Negócios

Grupo de risco

Polícia Federal usa mensagens de WhatsApp entre o empresário Abilio Diniz, o ex-presidente da BRF, Pedro Faria, e Zeca Magalhães, sócio da Tarpon, para indiciá-los por estelionato e organização criminosa. O Ministério Público vai decidir se acata o caso

Grupo de risco

Entre às 2h11 da madrugada e às 9h25 de 10 de setembro de 2015, um grupo de WhatsApp formado por Abilio Diniz (à esq.), ex-presidente do Conselho da BRF, Pedro Faria, ex-presidente-executivo da companhia, e Zeca Magalhães, sócio da Tarpon Investimentos e acionista da empresa, trocou 15 mensagens. Eles tentavam entender como a informação de uma contaminação com os produtos da maior processadora de alimentos do Brasil tinha se tornado pública. Entre a suspeita de vazamento de dentro do Ministério da Agricultura (Mapa), o trio discutia como minimizar os danos da repercussão. “Cenário preocupa. Vou deixando vocês a par”, escreveu Faria, no último contato feito no dia.

Embora o conteúdo deixe dúvidas sobre o conhecimento deles nas fraudes laboratoriais e no envio de dados fictícios para o Mapa, como revelado pelas Operações Carne Fraca e Trapaça, esse é um dos pontos-chave utilizados pela Polícia Federal (PF) para indicar que a direção da BRF sabia das contaminações. “O contexto das conversas indica o conhecimento do corpo executivo da BRF sobre a ocorrência de detecção de substâncias nocivas à saúde em produtos oriundos da empresa. Diniz e Faria poderiam tomar as medidas técnicas e eficazes, em âmbito sanitário, para que se determinasse a causa-raiz da contaminação química dos produtos”, diz o delegado Mauricio Moscardi Grillo.

No relatório encerrado na segunda-feira 15, a PF indicia Abilio, Faria, Zeca e outras 40 pessoas por crimes contra a saúde pública, de falsidade documental e estelionato qualificado.
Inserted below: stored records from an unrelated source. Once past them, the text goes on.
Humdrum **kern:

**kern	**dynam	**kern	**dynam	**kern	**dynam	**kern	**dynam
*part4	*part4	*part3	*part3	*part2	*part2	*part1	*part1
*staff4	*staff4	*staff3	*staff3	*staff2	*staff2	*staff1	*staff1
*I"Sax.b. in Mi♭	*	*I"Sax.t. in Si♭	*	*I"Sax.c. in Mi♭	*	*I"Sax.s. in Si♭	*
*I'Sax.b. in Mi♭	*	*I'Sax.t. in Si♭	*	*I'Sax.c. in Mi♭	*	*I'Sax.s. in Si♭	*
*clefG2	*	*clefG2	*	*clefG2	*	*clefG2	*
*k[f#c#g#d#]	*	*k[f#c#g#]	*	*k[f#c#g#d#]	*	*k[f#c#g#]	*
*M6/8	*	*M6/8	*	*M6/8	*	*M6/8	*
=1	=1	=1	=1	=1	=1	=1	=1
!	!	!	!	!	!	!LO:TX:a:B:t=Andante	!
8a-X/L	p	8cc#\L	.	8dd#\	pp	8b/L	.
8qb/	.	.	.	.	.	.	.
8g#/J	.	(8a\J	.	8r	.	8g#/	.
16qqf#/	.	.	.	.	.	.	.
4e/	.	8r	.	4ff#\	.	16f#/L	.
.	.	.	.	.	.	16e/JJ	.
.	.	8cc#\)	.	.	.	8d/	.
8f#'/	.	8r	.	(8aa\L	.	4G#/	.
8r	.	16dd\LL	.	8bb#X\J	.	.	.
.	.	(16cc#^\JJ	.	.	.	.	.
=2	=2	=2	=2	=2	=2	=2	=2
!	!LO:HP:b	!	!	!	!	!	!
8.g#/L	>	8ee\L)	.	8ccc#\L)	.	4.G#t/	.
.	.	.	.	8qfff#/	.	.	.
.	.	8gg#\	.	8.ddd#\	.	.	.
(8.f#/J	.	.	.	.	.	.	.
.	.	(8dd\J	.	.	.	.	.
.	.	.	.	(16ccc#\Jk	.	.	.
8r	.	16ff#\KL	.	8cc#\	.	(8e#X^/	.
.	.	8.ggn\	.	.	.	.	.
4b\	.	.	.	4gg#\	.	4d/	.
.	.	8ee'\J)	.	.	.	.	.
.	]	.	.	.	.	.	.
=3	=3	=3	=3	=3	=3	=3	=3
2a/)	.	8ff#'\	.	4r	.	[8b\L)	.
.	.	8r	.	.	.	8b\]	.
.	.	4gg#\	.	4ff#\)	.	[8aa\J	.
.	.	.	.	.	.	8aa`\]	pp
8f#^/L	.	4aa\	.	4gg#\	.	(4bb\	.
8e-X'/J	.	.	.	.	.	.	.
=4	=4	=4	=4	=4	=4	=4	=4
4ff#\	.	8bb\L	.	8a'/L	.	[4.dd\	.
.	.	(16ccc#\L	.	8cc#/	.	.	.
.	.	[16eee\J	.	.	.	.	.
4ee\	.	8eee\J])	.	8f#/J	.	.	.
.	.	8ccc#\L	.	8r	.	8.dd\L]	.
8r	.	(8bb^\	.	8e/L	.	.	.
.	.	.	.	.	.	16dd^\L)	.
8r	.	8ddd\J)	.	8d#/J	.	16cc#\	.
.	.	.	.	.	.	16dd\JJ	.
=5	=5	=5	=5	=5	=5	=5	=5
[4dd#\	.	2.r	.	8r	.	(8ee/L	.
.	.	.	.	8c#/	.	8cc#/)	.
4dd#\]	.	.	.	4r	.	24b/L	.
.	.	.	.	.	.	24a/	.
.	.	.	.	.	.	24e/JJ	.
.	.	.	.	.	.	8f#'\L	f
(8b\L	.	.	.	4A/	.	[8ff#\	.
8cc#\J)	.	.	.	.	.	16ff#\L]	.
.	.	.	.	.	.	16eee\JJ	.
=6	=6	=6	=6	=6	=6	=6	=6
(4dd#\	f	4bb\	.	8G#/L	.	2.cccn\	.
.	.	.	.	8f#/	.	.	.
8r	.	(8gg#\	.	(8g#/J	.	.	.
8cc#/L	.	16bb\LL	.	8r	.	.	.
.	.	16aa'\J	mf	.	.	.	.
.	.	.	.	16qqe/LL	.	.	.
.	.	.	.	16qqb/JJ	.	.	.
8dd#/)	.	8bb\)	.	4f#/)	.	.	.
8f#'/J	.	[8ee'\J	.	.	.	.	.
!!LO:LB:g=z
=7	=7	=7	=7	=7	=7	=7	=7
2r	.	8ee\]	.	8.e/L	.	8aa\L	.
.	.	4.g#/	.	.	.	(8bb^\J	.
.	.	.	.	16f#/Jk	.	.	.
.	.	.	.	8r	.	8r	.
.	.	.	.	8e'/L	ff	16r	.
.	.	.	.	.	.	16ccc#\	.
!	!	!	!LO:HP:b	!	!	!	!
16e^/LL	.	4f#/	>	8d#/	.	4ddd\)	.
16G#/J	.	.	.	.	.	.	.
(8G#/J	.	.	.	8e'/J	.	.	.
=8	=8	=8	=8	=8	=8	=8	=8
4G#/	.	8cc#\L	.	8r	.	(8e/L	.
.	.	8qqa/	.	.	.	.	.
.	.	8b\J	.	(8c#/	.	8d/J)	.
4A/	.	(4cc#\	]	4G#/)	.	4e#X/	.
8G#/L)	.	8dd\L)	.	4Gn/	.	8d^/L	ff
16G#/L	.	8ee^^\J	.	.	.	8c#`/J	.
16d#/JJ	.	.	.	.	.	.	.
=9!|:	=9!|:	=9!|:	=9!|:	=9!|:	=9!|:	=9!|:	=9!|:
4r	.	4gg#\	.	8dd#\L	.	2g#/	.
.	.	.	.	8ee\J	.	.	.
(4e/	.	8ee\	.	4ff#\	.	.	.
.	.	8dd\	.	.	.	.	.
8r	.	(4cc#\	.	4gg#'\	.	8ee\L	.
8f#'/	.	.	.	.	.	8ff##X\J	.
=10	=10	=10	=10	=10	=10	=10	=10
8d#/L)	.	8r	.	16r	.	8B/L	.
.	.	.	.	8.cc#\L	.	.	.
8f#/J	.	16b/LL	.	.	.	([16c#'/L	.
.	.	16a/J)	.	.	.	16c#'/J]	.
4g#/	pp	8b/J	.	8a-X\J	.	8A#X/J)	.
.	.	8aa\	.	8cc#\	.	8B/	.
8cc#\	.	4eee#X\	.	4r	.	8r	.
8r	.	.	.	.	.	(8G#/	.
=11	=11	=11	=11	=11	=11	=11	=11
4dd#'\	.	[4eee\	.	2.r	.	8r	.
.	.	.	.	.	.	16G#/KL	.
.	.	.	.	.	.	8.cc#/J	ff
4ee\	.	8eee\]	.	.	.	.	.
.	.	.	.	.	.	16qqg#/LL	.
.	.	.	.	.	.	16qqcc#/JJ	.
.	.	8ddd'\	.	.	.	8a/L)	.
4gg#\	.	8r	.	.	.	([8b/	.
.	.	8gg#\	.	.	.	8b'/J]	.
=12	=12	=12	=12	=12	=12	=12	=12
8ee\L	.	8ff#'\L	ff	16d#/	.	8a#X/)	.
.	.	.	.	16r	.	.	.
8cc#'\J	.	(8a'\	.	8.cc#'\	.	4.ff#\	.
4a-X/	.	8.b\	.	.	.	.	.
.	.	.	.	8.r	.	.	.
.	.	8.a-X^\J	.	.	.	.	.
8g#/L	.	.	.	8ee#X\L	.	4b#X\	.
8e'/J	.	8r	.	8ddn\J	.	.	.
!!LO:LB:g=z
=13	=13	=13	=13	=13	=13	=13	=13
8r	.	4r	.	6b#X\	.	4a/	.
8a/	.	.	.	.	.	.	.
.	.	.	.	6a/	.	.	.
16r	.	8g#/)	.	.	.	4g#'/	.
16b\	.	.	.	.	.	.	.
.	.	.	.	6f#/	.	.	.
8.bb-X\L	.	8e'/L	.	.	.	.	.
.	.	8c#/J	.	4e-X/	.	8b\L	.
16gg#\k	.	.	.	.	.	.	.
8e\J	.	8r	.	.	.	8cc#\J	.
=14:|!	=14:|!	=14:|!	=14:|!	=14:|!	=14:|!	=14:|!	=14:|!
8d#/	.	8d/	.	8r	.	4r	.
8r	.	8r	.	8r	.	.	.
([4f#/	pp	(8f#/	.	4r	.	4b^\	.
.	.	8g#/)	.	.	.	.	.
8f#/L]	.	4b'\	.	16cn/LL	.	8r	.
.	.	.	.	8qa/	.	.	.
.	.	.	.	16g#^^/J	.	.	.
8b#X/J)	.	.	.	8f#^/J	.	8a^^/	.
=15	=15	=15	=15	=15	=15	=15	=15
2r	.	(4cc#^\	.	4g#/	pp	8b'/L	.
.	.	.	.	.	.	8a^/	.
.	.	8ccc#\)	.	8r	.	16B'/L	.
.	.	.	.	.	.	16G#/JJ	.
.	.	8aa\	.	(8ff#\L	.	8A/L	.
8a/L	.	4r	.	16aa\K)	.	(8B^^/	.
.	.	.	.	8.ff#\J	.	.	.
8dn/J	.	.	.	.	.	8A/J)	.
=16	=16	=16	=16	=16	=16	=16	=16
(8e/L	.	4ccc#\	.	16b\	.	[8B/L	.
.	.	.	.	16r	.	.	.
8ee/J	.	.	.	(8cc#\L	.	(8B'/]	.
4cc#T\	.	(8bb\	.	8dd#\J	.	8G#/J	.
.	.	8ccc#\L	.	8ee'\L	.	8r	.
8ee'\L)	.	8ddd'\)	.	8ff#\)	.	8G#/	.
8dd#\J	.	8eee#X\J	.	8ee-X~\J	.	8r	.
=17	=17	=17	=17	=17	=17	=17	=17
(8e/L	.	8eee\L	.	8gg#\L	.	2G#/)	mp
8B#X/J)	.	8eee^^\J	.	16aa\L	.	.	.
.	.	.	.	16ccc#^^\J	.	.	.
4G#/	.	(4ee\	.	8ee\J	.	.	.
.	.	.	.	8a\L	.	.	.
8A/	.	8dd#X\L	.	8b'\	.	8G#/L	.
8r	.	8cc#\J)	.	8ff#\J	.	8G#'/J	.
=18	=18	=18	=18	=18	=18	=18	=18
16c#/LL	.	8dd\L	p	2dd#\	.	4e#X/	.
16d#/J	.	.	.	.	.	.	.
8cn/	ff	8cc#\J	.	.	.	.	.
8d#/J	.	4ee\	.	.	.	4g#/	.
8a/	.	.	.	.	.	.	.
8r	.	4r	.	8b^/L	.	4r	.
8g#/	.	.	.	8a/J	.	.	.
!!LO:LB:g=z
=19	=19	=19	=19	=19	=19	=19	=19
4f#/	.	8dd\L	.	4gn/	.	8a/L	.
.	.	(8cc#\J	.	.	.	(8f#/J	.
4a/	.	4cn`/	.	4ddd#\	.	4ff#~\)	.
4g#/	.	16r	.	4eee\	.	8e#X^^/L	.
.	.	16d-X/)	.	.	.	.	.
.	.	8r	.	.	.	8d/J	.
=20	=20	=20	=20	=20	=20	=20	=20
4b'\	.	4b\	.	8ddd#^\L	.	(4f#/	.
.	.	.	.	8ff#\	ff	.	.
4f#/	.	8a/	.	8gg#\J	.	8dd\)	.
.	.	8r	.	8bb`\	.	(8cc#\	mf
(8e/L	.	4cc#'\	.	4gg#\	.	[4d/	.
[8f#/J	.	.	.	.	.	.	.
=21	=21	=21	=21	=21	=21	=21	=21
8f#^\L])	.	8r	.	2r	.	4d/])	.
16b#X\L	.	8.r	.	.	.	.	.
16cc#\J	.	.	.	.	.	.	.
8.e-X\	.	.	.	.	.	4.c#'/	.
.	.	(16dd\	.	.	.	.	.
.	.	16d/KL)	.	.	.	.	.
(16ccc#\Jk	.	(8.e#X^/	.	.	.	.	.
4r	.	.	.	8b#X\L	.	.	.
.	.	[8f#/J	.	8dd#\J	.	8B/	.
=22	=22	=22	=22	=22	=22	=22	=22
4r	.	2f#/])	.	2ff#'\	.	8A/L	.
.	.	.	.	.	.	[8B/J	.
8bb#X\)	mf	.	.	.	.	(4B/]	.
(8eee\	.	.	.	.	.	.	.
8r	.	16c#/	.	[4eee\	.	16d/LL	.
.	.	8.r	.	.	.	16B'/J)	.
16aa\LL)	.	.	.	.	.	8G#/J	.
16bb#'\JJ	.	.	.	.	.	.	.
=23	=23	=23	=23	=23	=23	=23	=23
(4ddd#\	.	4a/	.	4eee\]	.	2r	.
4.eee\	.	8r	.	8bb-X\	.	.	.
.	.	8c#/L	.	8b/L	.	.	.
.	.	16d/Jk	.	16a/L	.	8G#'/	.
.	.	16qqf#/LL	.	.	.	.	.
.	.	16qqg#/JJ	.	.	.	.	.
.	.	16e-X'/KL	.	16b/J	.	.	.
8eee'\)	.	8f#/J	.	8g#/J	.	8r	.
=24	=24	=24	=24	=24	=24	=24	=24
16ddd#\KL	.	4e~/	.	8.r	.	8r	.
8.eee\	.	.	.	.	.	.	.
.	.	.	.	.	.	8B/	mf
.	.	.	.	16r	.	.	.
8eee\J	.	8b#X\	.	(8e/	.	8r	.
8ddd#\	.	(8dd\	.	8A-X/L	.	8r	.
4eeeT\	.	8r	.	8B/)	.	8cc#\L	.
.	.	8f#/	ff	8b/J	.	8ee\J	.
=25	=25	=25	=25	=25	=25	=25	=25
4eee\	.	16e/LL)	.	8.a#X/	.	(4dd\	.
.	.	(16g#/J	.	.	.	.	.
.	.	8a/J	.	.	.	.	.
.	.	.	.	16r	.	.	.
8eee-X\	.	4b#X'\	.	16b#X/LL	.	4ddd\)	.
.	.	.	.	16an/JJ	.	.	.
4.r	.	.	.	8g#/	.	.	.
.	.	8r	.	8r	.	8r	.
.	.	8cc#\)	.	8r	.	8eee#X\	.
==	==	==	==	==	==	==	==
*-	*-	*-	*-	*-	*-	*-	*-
Caberá ao Ministério Público Federal aceitar a conclusão do trabalho, arquivá-lo ou pedir novas provas. Em nota, a Península Investimentos, gestora criada por Abilio, disse “que não existem elementos que demonstrem irregularidades cometidas” e que o “indiciamento não indica culpa, mas apenas que a autoridade policial considera haver indícios de atos ilícitos”. O advogado Aloisio Medeiros, que representa Faria, informou, também em nota, que seu cliente “esclarece que jamais houve qualquer determinação da diretoria do Grupo BRF, muito menos de Pedro Faria, no sentido de acobertar quaisquer eventuais desconformidades”. A Tarpon não se manifestou.

O indiciamento da PF acontece no momento em que a BRF tenta convencer os investidores de que o plano de Pedro Parente, atual CEO, é capaz de reduzir o endividamento e melhorar a operação da companhia. Por isso, uma das decisões é dar total transparência às ações. Além de ter afastado preventivamente os funcionários citados no relatório da PF, a BRF informa que colabora com as investigações e negocia com o Ministério Público Federal. A BRF estaria também negociando um acordo de leniência com o MPF e com a Controladoria-Geral da União. A empresa, no entanto, não confirma essa informação.